Publisher: Image comics, Inc.

Writer: Jordie Bellaire

Artist: Vanesa R. Del Rey

Colors: Jordie Bellaire

Letters: Clayton Cowles

Review by PeteR

Redlands #1 starts scary confusing and ends crazy good. Redlands County is run by your archetype, red-neck, misogynistic, Confederate flag waving, back woods Sheriff. Lynching women for witchcraft and locking up people of color for breathing while black seems to be standard police work for him and his deputies. The problem with lynching witches is, sometimes all that does is make them mad.

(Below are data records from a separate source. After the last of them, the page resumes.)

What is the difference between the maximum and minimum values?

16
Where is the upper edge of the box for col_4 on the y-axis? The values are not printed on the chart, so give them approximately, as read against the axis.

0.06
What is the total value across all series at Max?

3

Long story short, the morally corrupt police are killed. Their prisoners, who we do not know what, if any crimes they may have committed are released. The Sherriff doesn’t even have a name. He is more a symbol than anything else.  The important part of the comic is towards the end when we meet the three witches, Alice, Bridget and Ro. Bridget looks downs at the defeated Sheriff and states “We’ve seen it for centuries. Kings like you take all you want and never give back. Your dynasty has come to an end. No one is left to take your throne. You’re already forgotten.” Remember, these comment are made to backwoods, sheriff. The kingdom she is relating these events to is a County in the rural part of any state.

Writer and colorist for Redlands, Jordie Bellaire, in an interview with Breeding Cool said: “Redlands is my sick, weird love letter to Stephen King, Florida and Riot Grrrls everywhere but ultimately, hate mail for everything else,” said Bellaire. “Inspired by the strange complexities of real world politics and crime, the characters of Redlands play victim and villain, attempting to understand themselves and others, through murder, magic and mayhem.”

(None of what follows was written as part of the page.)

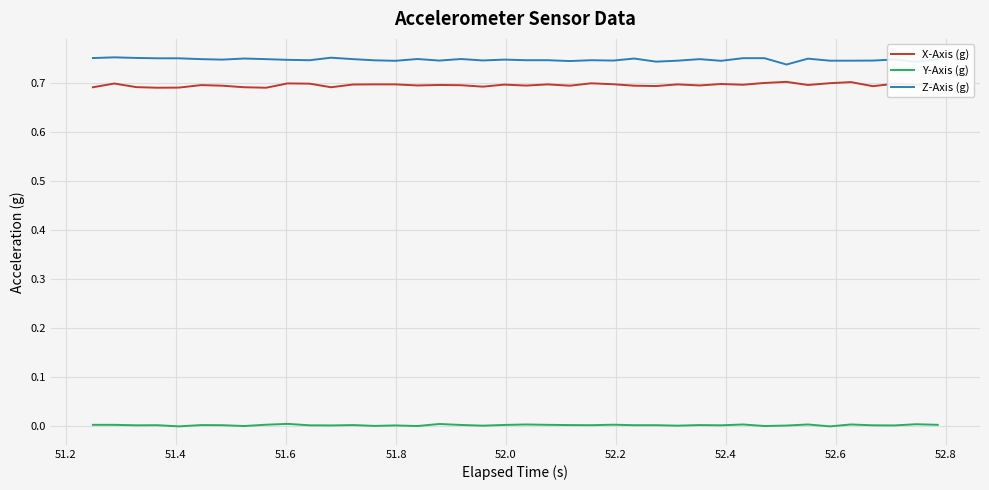

Rank the series by their maximum value, from lowest to highest.

Y-Axis (g), X-Axis (g), Z-Axis (g)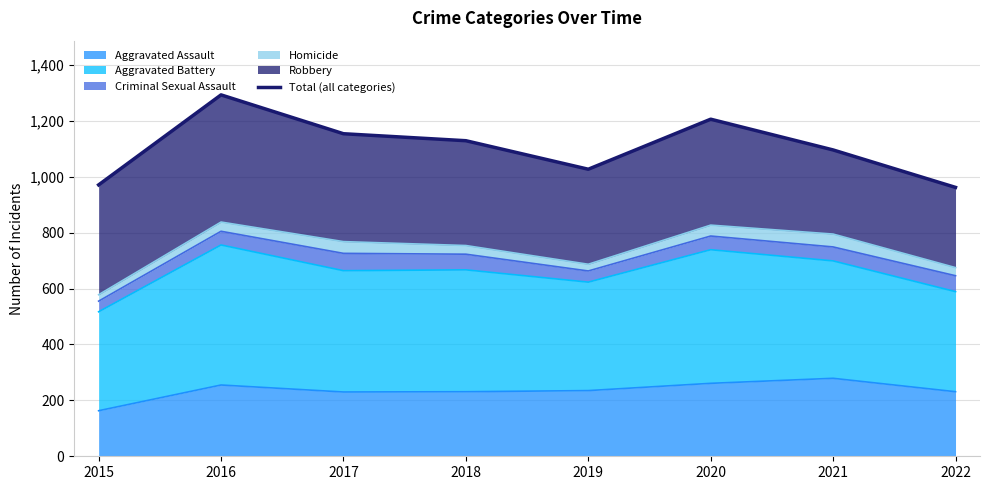

Which category has the highest value across all series?

2016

There is a nagging feeling in the back of the mind when reading Redlands. Bellaire is trying to communicate something and its right on the tip of the tongue. What that concept is becomes apparent on the last page of the comic in the writer’s statement. Redlands isn’t just a horror comic. It’s a manifesto. A public declaration of principles. There are things going very wrong in today’s society. Redlands is going to rip away the bandage protecting accepted, yet unjust norms festering on the body politic.


Vanesa R. Del Rey’s art in Redlands #1 is raw, almost unrefined. Her art conveys more emotion than detail. This is not the polished styles of the likes of Steve Rude, Alex Raymond or even Howard Nostrand.   It is also very different than Del Rey’s art in Hit 1955 which had more of an Alex Toth sensibility to it. I found the art in Redland to be ugly but the story is ugly so the art is deliberately consistent with the content.

Since the writer of Redlands, Jordie Bellaire is also the colorist, it’s safe to say that the pigments and hues chosen are exactly what the writer felt the story called for. I am looking forward to seeing her coloring in future issues of Redlands that do not take place at night lit by fire.

Clayton Cowles does the lettering for Redlands #1. What perked my curiosity was he is normally listed as VC’S Clayton Cowles. The typeface for the dialogue is not the standard comic book font. It is different than usual, slightly off. The words themselves suggest that something is very wrong with the events chronicled in this comic.

Why you should buy this book? Jordie Bellaire is known mostly for her prolific work as a colorist. It is apparent that she has a story to tell and has the ability to write it in a compelling and captivating manner. I am not a fan of horror comics but I am fascinated where this series is possibly going and how it’s going to arrive there.